▶ _Task list_:
1. In the text, how can the precipitation amount of the wavelength conversion material in the sealing resin be controlled?
2. From the text, repeat the part starting with "It should be" and going on through "of any form.".

▶ _Text_:
It should be noted that the light emitting apparatus according to the present invention is not limited to the forms and configurations shown in the first and second embodiments. For example, provided that the wavelength conversion material and the precipitation-prevention agent having an effect-starting-to-decrease temperature are contained in the sealing resin to seal the LED 23 and that it is possible to control the precipitation amount of the wavelength conversion material through heating of the sealing resin, the invention can be applied to a light emitting apparatus of any form.

According to the present invention as mentioned above, because the precipitation-prevention agent with an effect-starting-to-decrease temperature is contained in the sealing resin to seal the light emitting element, it is possible to control the precipitation amount of the wavelength conversion material to convert the wavelength of the light emitted from the light emitting element in the sealing resin, thereby achieving a high wavelength conversion efficiency. In addition, because the material of the precipitation-prevention agent starts to be affected by heat and to decrease its precipitation-prevention effect when the sealing resin is heated, there is no blocking of the passage of light emitted from the light emitting element, and it is thereby possible to provide a light emitting apparatus with stable characteristics and high brightness, in which variations in emission color or emission brightness are reduced.

Moreover, the sealing resin is configured so as to be cured at a cure temperature which is greater than the effect-starting-to-decrease temperature of the precipitation-prevention agent and so seal the light emitting element together with the wavelength conversion material. Thereby, because the sealing resin is heated at a temperature higher than the effect-starting-to-decrease temperature of the precipitation-prevention agent in order to harden it, the material of the precipitation-prevention agent starts to be affected by heat and to decrease its precipitation-prevention effect with that heating, and, having been affected by heat, it ceases to function as a precipitation-prevention agent, and precipitation of the wavelength conversion material commences. With further continuation of the heating, the sealing resin becomes hardened and the wavelength conversion material ceases to precipitate. Thereby, the precipitation amount of the wavelength conversion material in the sealing resin can be controlled by adjusting the heating temperature or the heating time of the sealing resin, or both thereof.

▶ _Data block_:
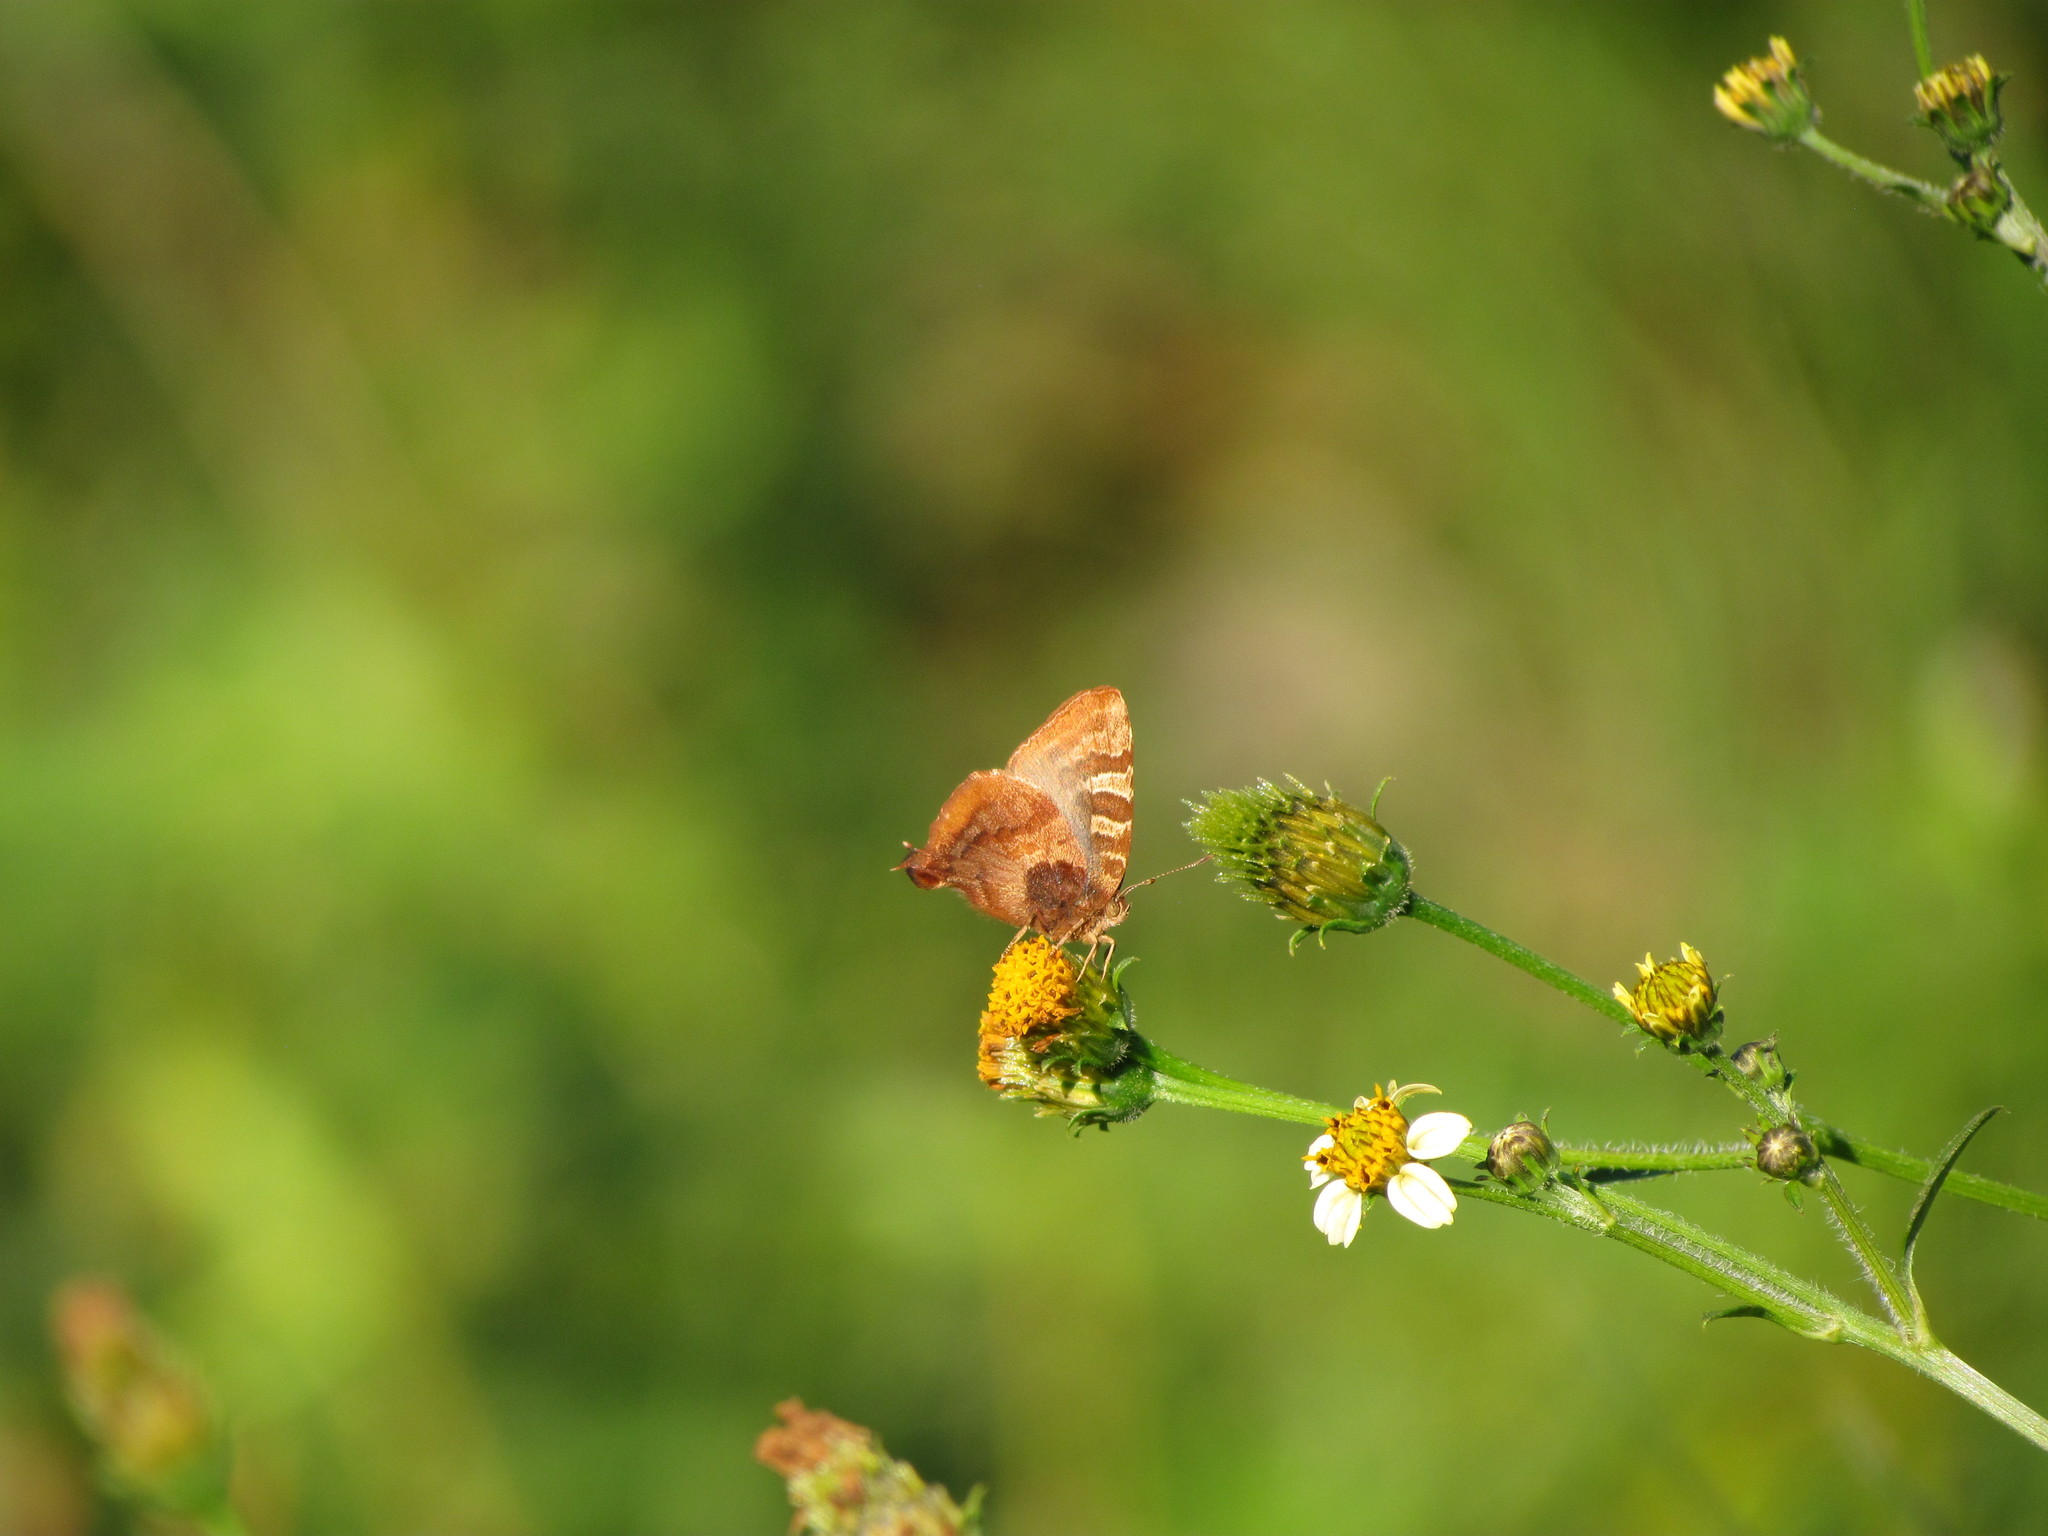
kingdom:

▶ _Answers for the exercise_:
1. By adjusting the heating temperature or the heating time of the sealing resin, or both.

2.
It should be noted that the light emitting apparatus according to the present invention is not limited to the forms and configurations shown in the first and second embodiments. For example, provided that the wavelength conversion material and the precipitation-prevention agent having an effect-starting-to-decrease temperature are contained in the sealing resin to seal the LED 23 and that it is possible to control the precipitation amount of the wavelength conversion material through heating of the sealing resin, the invention can be applied to a light emitting apparatus of any form.